Friday, October 9, 2009

Button Mania

Some days I just don't feel led.
I even ask 'what should I be doing Lord'...
I just hate to feel the void... the idleness.
Time is one of those precious elements that I really hate to waste.

If I sit my mind starts to think about way too many things.
I look to the east, I look to the west and there is a project or a mess.
I start something in one direction and end up in a completely different direction with too much on my plate and nothing completed. I really hate those days when nothing gets done.

But if I really stretch my definition, I could say that I did accomplish much... I know I am enjoying my accomplishment... the act of gathering, you know being gatherers and hunters that we all are, I am amassing an amazing pile of buttons!

Here's another small share in my latest Internet hunt... these are minis, the largest is probably a wee bit over 1/2 inch. Look at all that detail!

And you will be happy to know ALL these pictures are clickable to a bigger size!! Wowwwiiieeeeeee!! You can see how amazing they are with just one click!

Vegetable Ivory:

At the height of their production they were second only to pearl, the only other natural material as versatile as Vegetable Ivory. A button maker's dream, Vegetable Ivory could be buffed, dyed, engraved, carved, pierced, embossed with a die, trimmed and stenciled. Vegetable Ivory takes a lustrous polish, and the buttons have a satiny feel.

From the nut of the corozo or tagua palm in the rain forests of Central and South America, the natives had used the Vegetable Ivory for personal items for centuries. Johann Hill, an Austrian wood carver, perhaps not the discoverer but some one astute enough to observe an upcoming trend, introduced Vegetable Ivory at the 1862 Universal Expo in Paris. America and England began production of the buttons right away. Some production had already been going on, but on a small scale. France did not get into the trade until the 1870's.

The trade name became Vegetable Ivory to distinguish it from tusk ivory. Also it was used as a substitute for the same when it was discovered to be cheap and plentiful. Decline in production didn't come until the 1920's when plastics became more economical. By the 1940's few Vegetable Ivory buttons were made.

Celluloid is the name of a class of compounds created from nitrocellulose and camphor, plus dyes and other agents. Generally regarded to be the first thermoplastic, it was first created as Parkesine in 1856 and as Xylonite in 1869 before being registered as Celluloid in 1870. Celluloid is easily molded and shaped, and it was first widely used as an ivory replacement. Celluloid is highly flammable and also easily decomposes, and is no longer widely used.
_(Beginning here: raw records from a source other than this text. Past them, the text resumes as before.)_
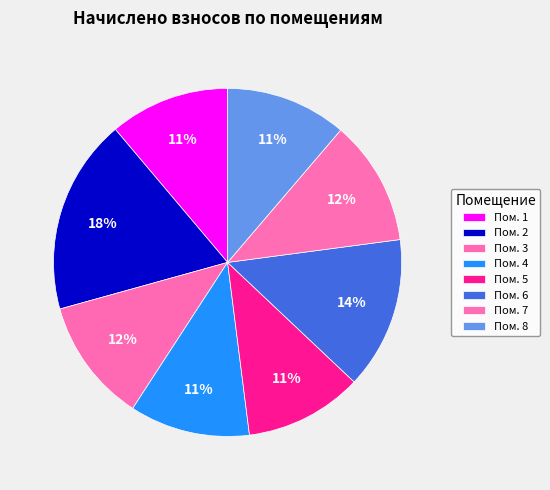

How many slices are in this pie chart?

8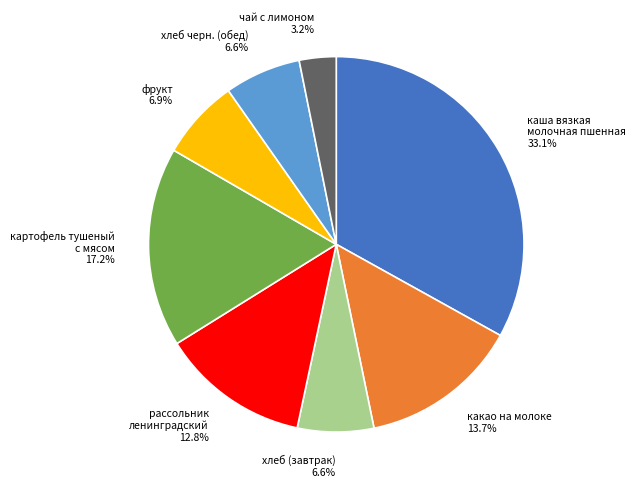

Is чай с лимоном the majority of the pie?

No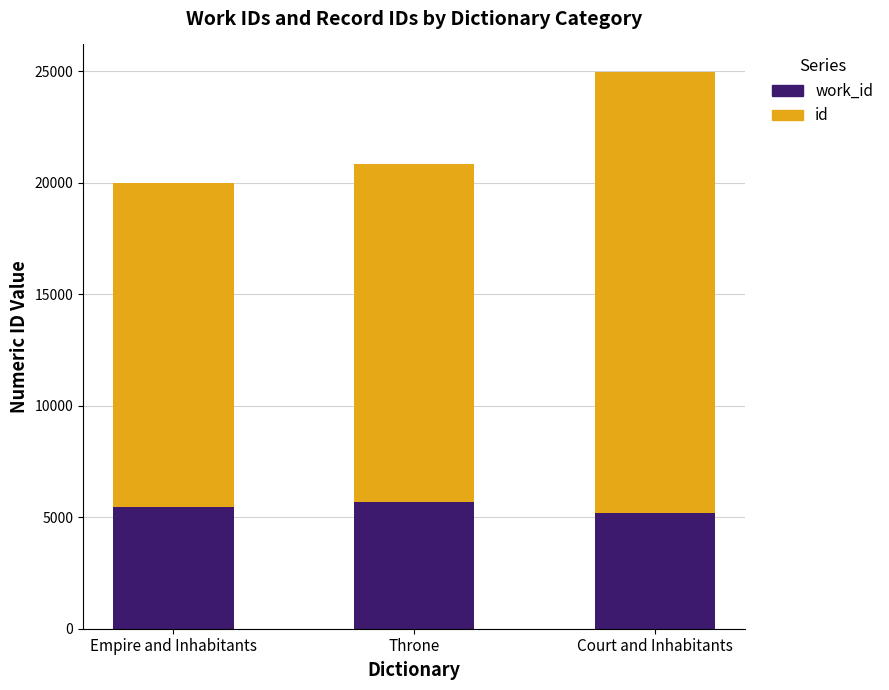

What is the total value across all series at Throne?

20850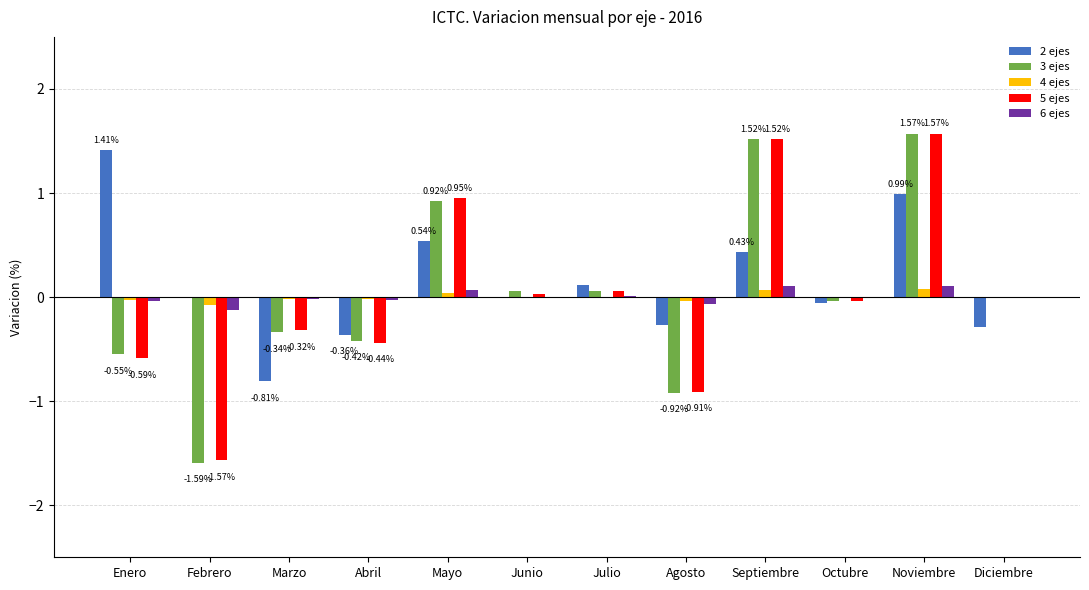

Are the bars horizontal?

No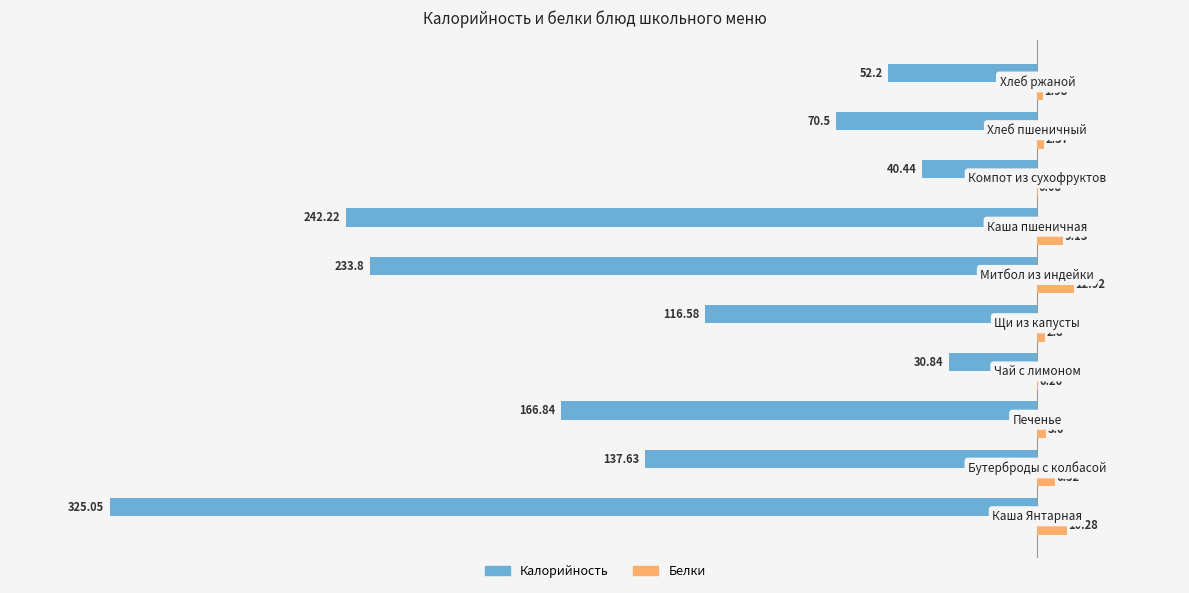

Which series has the largest total across all categories?

Белки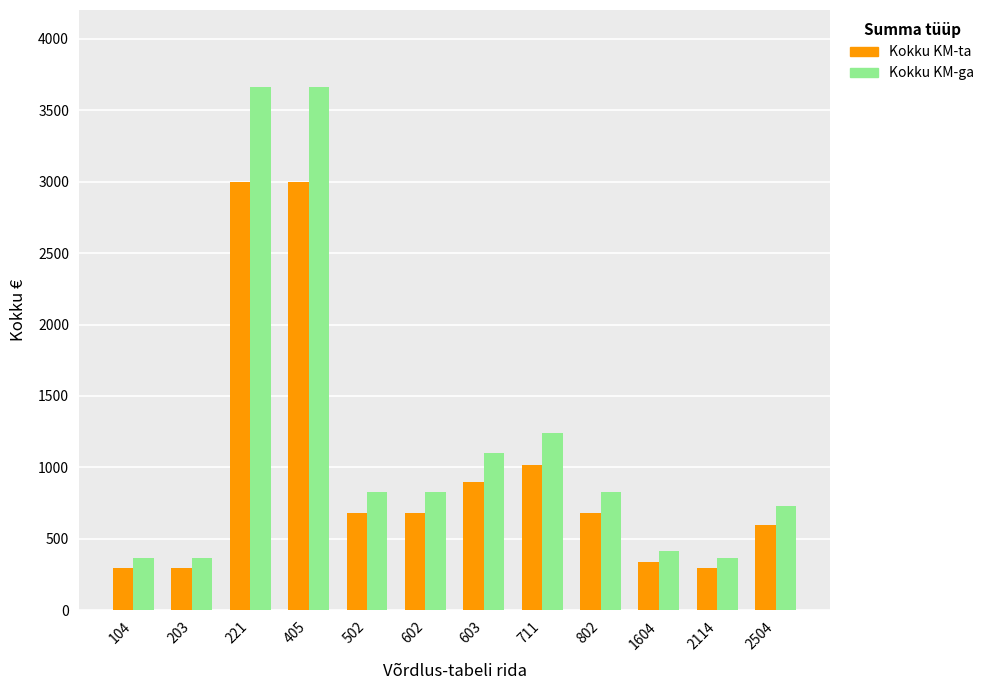

Where does the Kokku KM-ta series first go above 680?

221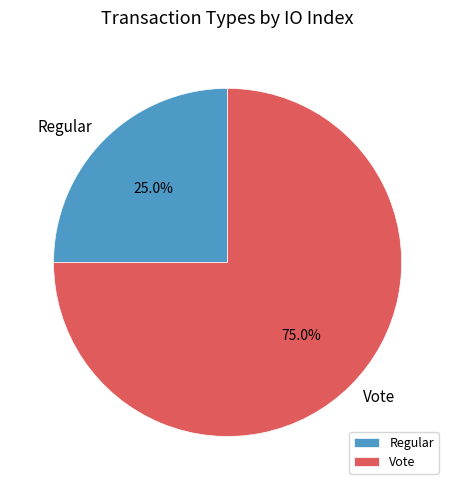

Which category has the biggest portion of the pie?

Vote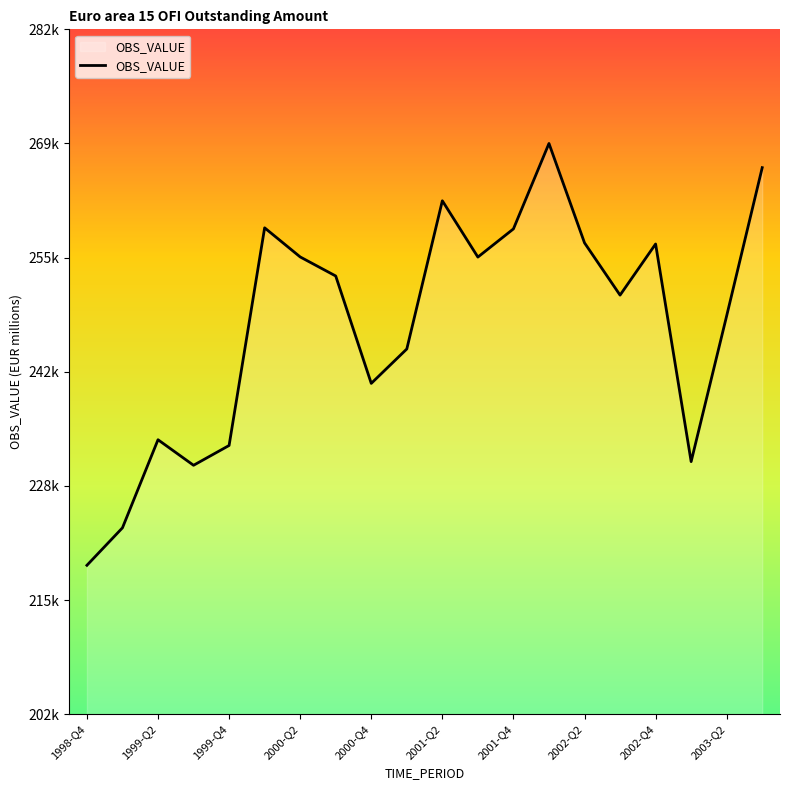

How many interior local peaks (higher than both neighbors) does the data have?

5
Antique celluloid buttons from apparel and home décor pieces can be quite fragile precisely because celluloid does contain organic materials, which degrade over time. The celluloid can “crystallize”, which causes the antique celluloid buttons to harden and finally crumble. It is best to store your antique celluloid buttons in a cool, dry place, away from all metals, heat and humidity. However, do not store them in airtight containers, as the celluloid needs to “breathe.”

So there you have a few of my acquisitions...and yes, there is more. My intent was to make jewelry out of them, but there is just something about these little vintage jewels. I can't see my self just selling them, they need to be adopted into good homes.

They are just so historical. I can envision the outfit that they were on, I even remember the camel's hair and mohair coats that the grownup's used to wear in the 50's and I have some clunky chunky buttons from that era. They could have come off my very own aunt's coats. ha.

There you have it. I could go on and on. I will need to discover oil in my backyard however...these little bits of history can be downright spendy!!! So I am pulling in the reins for now, maybe if I sell a creation or two, I can finance my habit but until then, I am learning about the different kinds and types. Sort of puts me in a happy place.

and besides, just look at what is out there....


photo courtesy of:

Shope par excelant:


Vanessa said...

Wow Nora! You are gaining quite a collection :D How fun! Those were some interesting facts on buttons. I didnt know that those buttons were called Vegetable Ivory. How cool is that! I hope you are having a very blessed weekend! Big hugs :D

Judy's Vintage Collections said...

WoWowowwowwow! you have got a The Button Fever! It is hard to break that too...I love buttons and I am like you can't stand to use the good old vintage buttons to glue or sew on to my art works...So that means you got it bad...The Button Fever that is...Take two asprins and go to bed and cover up you head...maybe it will get better...and as for as the mess in our life we get into with way too much to do or want to can take it from an old girl...I don't know if you can break that either...I have tried to get everything done...and then here is it all to do again...I am not sure I understand that one either...and as for gathering it's good thing we don't live close to each other...we would have to rent a warehouse to store our hunter stuff into...Fun fun and more fun! Enjoy your Buttons! Frame them, bottle them in glass them on a pillow...anywhere so you can look and feel there beauty.

Merry's Musings said...

Vanessa don't stand too close to me you will catch the fever, just ask Judy!!!

Judy, rolling on the floor laughing laughing laughing.
renting a warehouse is a brilliant idea!!! Why didn't I think of that, oh that's right, I just ebayed my first and last months!